そして竜族や竜に魔法を使う者など存在しない。
故に魔力等必要がない。
サラの力の源である雷も、雷竜の力故に、生まれながらにして呼吸するのと同じ様に扱える、云わば一点特化の体質でしかない。
そして覇気とは、竜と竜族呑みが扱える、所謂「竜の威嚇」である。
その為、対象以外がそれを感じ取れることなど、其なりの手練れでなければまず無い。
「ま、待ってくれ! 俺が悪かった! だから殺さないでくれ!」
すっかり怯えきった表情で男が懇願する。
サラはそんな男の背後へと瞬時に回り込み、手刀で意識を刈り取った。
「終わったか? そんじゃ街まで歩くとしようかね」
そう言ってリュウヤは正面へと歩き出す。
気絶する男達を放置して。
「ま、待ってください!」
十数メートルほど歩いたところで後方から声がかかった。
見れば先程まで男達に追われていた女がいる。
「あの、助けていただきありがとうございます! なにかお礼をしたいのですが!」
女は何故か勢いよくリュウヤに自分の胸を押し当てるようにして寄り添い、お礼の言葉を言う。

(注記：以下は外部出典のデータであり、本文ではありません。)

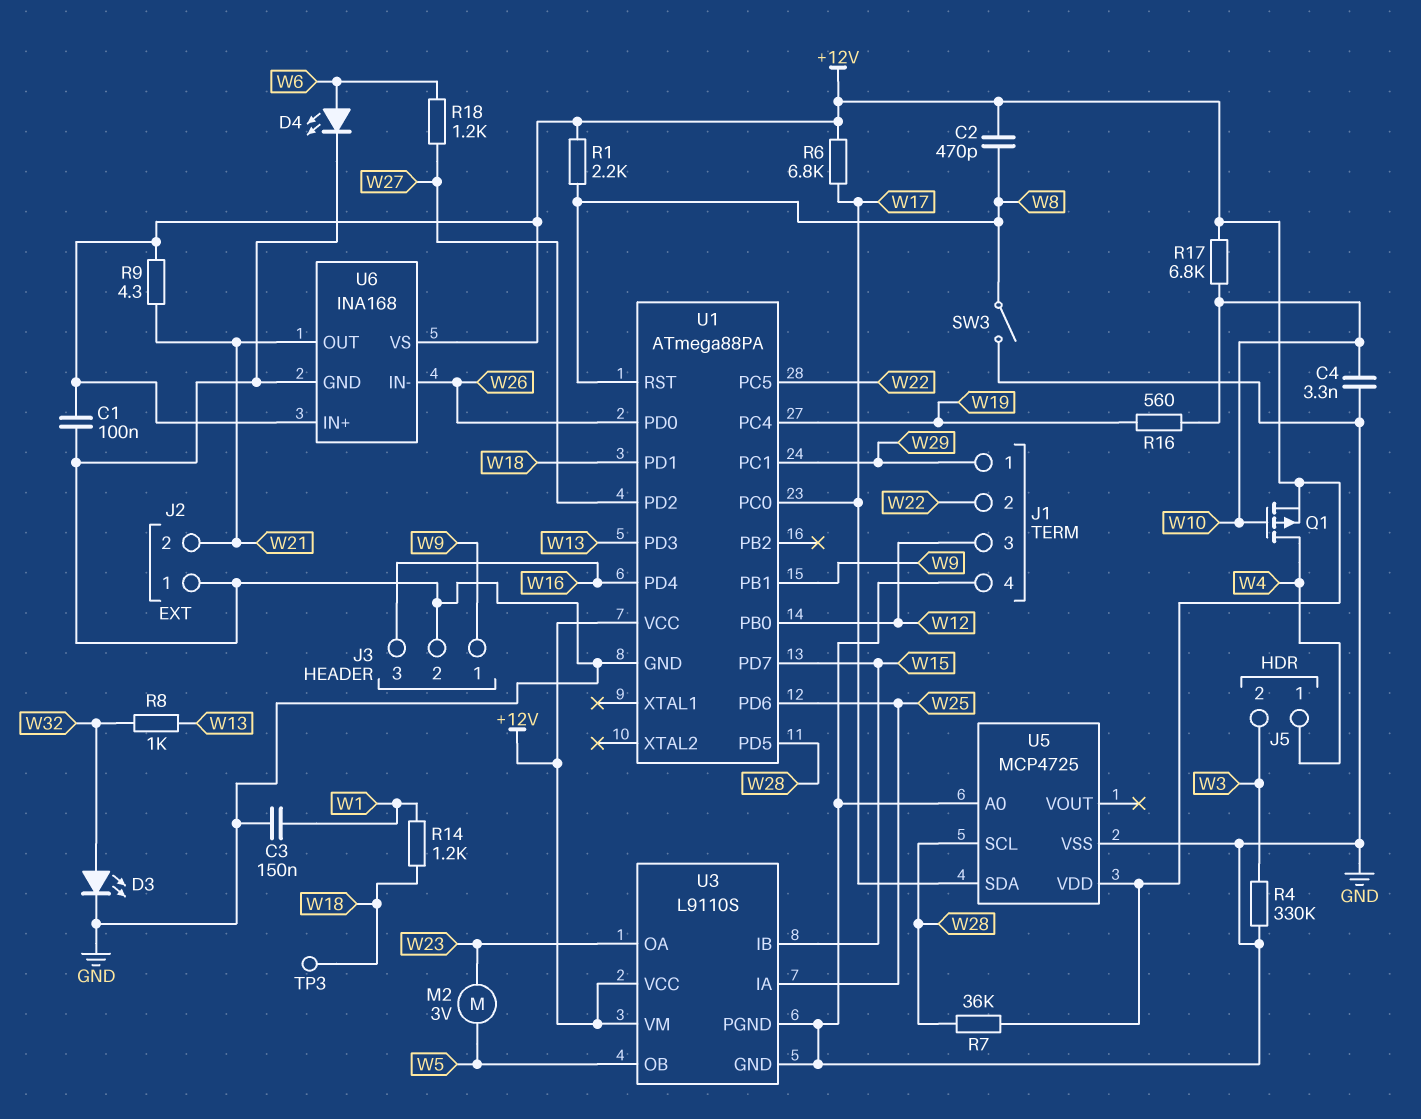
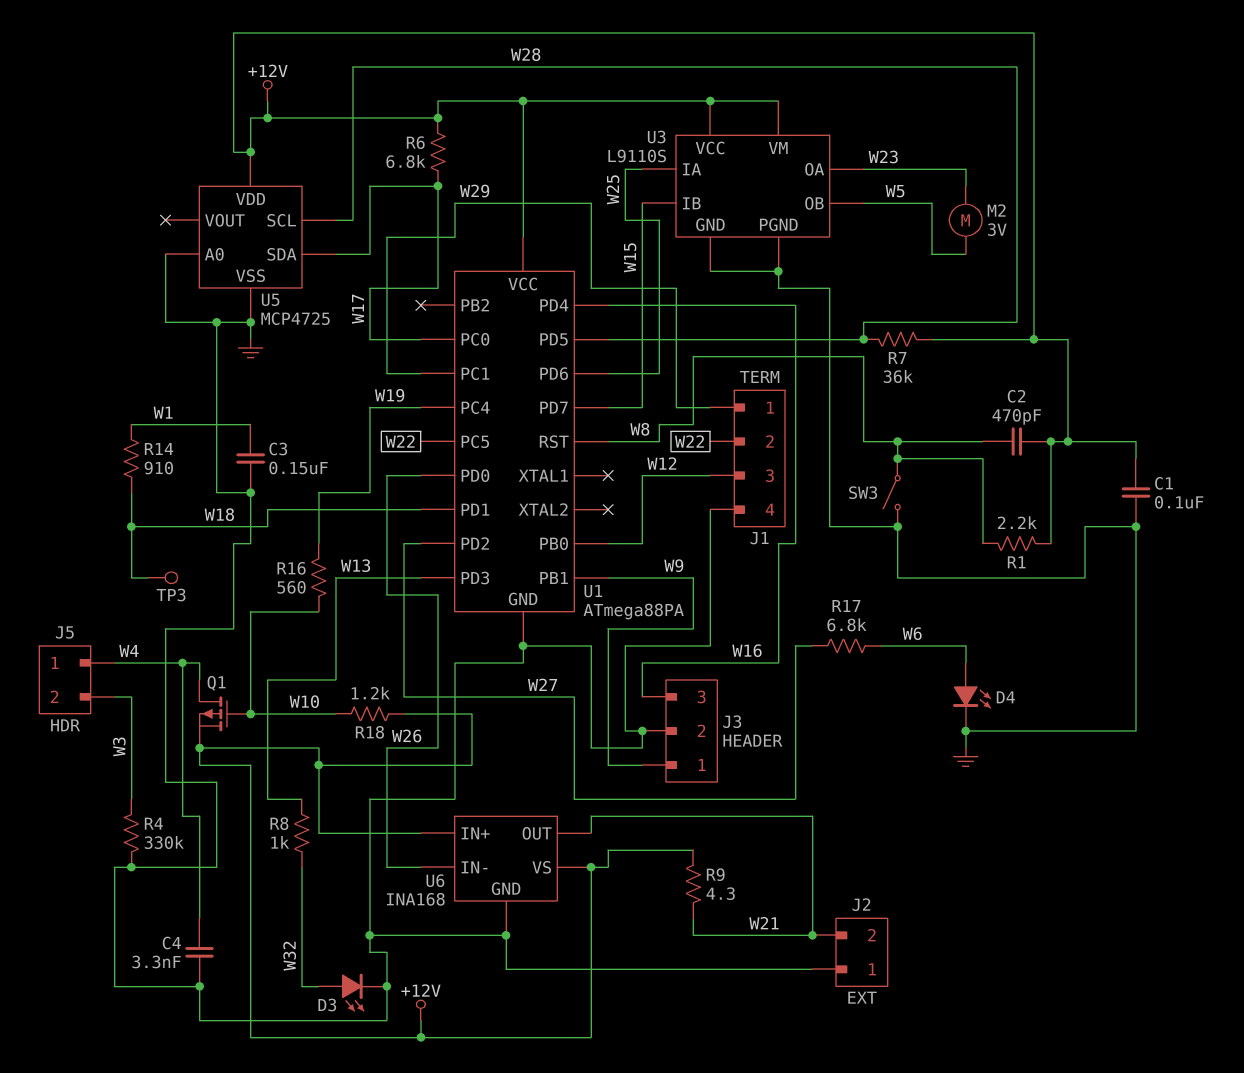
C4: 3.3nF (GND, W10) -> 3.3nF (GND, W4)
R14: 1.2k (W1, W18) -> 910 (W1, W18)
R17: 6.8k (+12V, W10) -> 6.8k (W6, W27)
R18: 1.2k (W6, W27) -> 1.2k (+12V, W10)

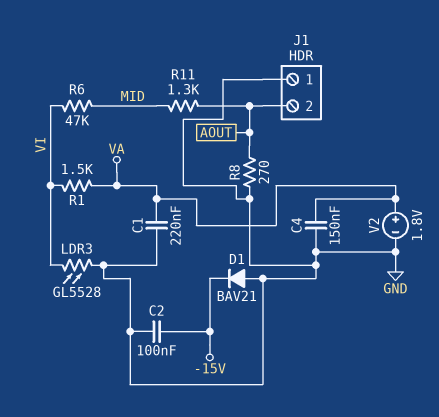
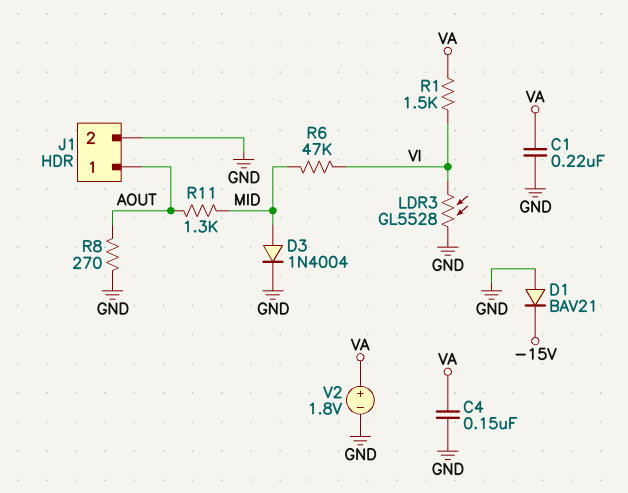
C2: 100nF (-15V, GND) -> none
D3: none -> diode 1N4004 (A MID, K GND)
J1 pin 1: GND -> AOUT
J1 pin 2: AOUT -> GND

「なんだ女。まだいたのか? 良いのか? あんたも逃げなくてよ」
「は? え……? どういう意味……」
リュウヤの言葉に困惑した様子で女が呟いた。
「あん? 聞こえなかったのか? 俺は忠告したはずだぜ?」
それでも意味の解っていない女に対して、リュウヤは呆れた様子で溜め息を一つ。
「俺は同じことを二度言うのが嫌いなんでね。言い方を変えようか。いつまでも効きもしない糞ビッチな魅了撒き散らしてないで逃げなくても良いのか? そう言ったんだ。淫魔のねーちゃんよ」
リュウヤが言い終わるのと同時に「バチバチッ」とリュウヤの背後から雷が迸る。
見れば、サラの額には美しさと獰猛さを兼ね備えた立派な竜の角が生え、それを基点に雷が集中していた。
「いい加減その薄汚い身体をリュウヤ様から離した方が身のためですよ? まぁ、遅かれ早かれ、結果は変わりませんが」
サラの冷たい声が雷鳴と共に響く。
「ま、まさか……竜族!? ちっ!」
口調が変わり、漸く事態を認識した淫魔の女は背中から淫魔特有の黒い翼を生やし、一目散に逃げ出した。
しかし、時既に遅し。サラの額から、飛び去る淫魔目掛けて雷が放たれ、女は断末魔すらあげる暇なく消滅した。
「あーあ、勿体ねーな。身体だけは申し分無かったんだが」
「生かしておいた方がよろしかったですか?」
「いや、構わねーよ。一度見逃したところであの様子じゃ、死に際の精気を喰ってるだろうからな。どうせ同じことだ」
淫魔という生き物は異性の精気を定期的に摂取することで生きている。
その味は基本的に力の強い者ほど美味である。
ただし、命の消え行く瞬間だけは、例え力のない者であっても極上の味を発揮すると言われている。
あの淫魔の女はそれを味わったことがあると、リュウヤは確信していた。
でなければ、こんな人目の付かない場所に男を三人も同時に誘き寄せる必要がない。
そう、つまり最初から狙われていたのは女の方ではなく、男達だったということだ。
そして女の過ちは、気絶する男達を無視し、より強い方であるリュウヤを標的にしたことである。
確かに淫魔の魅了は異性にとっては脅威だ。
ただし、一定以上の力を持っている者ならば、使われていることを察知出来れば抵抗も無効化も容易い。
竜王であるリュウヤには端から論外である。
それに気付かず、早々にリュウヤへと標的を変えた事から相当、死に際の精気の味に取り付かれているという仮説がたったのである。
「やれやれ、大人しく街の娼館にでも雇われてれば良かったものを。まぁ、そんな生き方は俺も御免だがな」
そう言ってリュウヤは歩き出す……。
王都エルストラントを目指して……。